• [RECORDS SHOWN]:
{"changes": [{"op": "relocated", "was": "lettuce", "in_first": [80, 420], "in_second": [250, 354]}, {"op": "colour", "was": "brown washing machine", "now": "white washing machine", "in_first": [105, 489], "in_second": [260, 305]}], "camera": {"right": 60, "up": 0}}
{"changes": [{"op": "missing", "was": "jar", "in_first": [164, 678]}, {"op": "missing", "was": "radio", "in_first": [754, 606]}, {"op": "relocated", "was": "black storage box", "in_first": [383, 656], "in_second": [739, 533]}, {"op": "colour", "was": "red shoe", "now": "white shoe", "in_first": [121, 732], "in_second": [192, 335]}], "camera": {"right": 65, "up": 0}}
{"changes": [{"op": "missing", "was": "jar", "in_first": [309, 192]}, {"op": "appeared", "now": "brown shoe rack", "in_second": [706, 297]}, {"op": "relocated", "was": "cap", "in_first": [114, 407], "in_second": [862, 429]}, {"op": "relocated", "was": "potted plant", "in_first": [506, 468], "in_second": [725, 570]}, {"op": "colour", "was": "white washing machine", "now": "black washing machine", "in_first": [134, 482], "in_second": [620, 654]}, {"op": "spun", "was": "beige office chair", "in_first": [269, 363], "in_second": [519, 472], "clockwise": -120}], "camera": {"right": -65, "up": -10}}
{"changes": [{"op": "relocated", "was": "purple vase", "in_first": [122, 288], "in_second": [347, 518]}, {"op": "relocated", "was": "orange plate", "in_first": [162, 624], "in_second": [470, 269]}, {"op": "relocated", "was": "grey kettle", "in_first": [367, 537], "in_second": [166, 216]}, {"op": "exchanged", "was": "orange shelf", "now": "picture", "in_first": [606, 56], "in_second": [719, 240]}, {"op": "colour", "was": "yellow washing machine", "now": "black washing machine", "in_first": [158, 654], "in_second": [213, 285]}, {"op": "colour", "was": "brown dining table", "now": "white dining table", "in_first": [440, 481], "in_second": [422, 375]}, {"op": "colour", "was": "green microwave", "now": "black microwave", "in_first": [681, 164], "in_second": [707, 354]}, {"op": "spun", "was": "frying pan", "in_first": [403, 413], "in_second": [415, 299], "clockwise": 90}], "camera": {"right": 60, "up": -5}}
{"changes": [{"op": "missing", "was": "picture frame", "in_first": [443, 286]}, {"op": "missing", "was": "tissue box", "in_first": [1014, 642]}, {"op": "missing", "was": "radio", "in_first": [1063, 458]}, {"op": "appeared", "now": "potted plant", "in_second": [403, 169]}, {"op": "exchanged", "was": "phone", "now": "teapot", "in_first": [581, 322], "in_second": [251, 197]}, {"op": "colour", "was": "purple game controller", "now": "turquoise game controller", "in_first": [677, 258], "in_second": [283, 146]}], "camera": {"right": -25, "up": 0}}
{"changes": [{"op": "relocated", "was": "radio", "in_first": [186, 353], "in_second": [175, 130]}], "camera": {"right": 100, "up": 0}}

• [ABOUT THIS TASK]:
From the listing above, extract all records word for word.

• [SOLUTION FOR THIS EXERCISE]:
{"changes": [{"op": "relocated", "was": "lettuce", "in_first": [80, 420], "in_second": [250, 354]}, {"op": "colour", "was": "brown washing machine", "now": "white washing machine", "in_first": [105, 489], "in_second": [260, 305]}], "camera": {"right": 60, "up": 0}}
{"changes": [{"op": "missing", "was": "jar", "in_first": [164, 678]}, {"op": "missing", "was": "radio", "in_first": [754, 606]}, {"op": "relocated", "was": "black storage box", "in_first": [383, 656], "in_second": [739, 533]}, {"op": "colour", "was": "red shoe", "now": "white shoe", "in_first": [121, 732], "in_second": [192, 335]}], "camera": {"right": 65, "up": 0}}
{"changes": [{"op": "missing", "was": "jar", "in_first": [309, 192]}, {"op": "appeared", "now": "brown shoe rack", "in_second": [706, 297]}, {"op": "relocated", "was": "cap", "in_first": [114, 407], "in_second": [862, 429]}, {"op": "relocated", "was": "potted plant", "in_first": [506, 468], "in_second": [725, 570]}, {"op": "colour", "was": "white washing machine", "now": "black washing machine", "in_first": [134, 482], "in_second": [620, 654]}, {"op": "spun", "was": "beige office chair", "in_first": [269, 363], "in_second": [519, 472], "clockwise": -120}], "camera": {"right": -65, "up": -10}}
{"changes": [{"op": "relocated", "was": "purple vase", "in_first": [122, 288], "in_second": [347, 518]}, {"op": "relocated", "was": "orange plate", "in_first": [162, 624], "in_second": [470, 269]}, {"op": "relocated", "was": "grey kettle", "in_first": [367, 537], "in_second": [166, 216]}, {"op": "exchanged", "was": "orange shelf", "now": "picture", "in_first": [606, 56], "in_second": [719, 240]}, {"op": "colour", "was": "yellow washing machine", "now": "black washing machine", "in_first": [158, 654], "in_second": [213, 285]}, {"op": "colour", "was": "brown dining table", "now": "white dining table", "in_first": [440, 481], "in_second": [422, 375]}, {"op": "colour", "was": "green microwave", "now": "black microwave", "in_first": [681, 164], "in_second": [707, 354]}, {"op": "spun", "was": "frying pan", "in_first": [403, 413], "in_second": [415, 299], "clockwise": 90}], "camera": {"right": 60, "up": -5}}
{"changes": [{"op": "missing", "was": "picture frame", "in_first": [443, 286]}, {"op": "missing", "was": "tissue box", "in_first": [1014, 642]}, {"op": "missing", "was": "radio", "in_first": [1063, 458]}, {"op": "appeared", "now": "potted plant", "in_second": [403, 169]}, {"op": "exchanged", "was": "phone", "now": "teapot", "in_first": [581, 322], "in_second": [251, 197]}, {"op": "colour", "was": "purple game controller", "now": "turquoise game controller", "in_first": [677, 258], "in_second": [283, 146]}], "camera": {"right": -25, "up": 0}}
{"changes": [{"op": "relocated", "was": "radio", "in_first": [186, 353], "in_second": [175, 130]}], "camera": {"right": 100, "up": 0}}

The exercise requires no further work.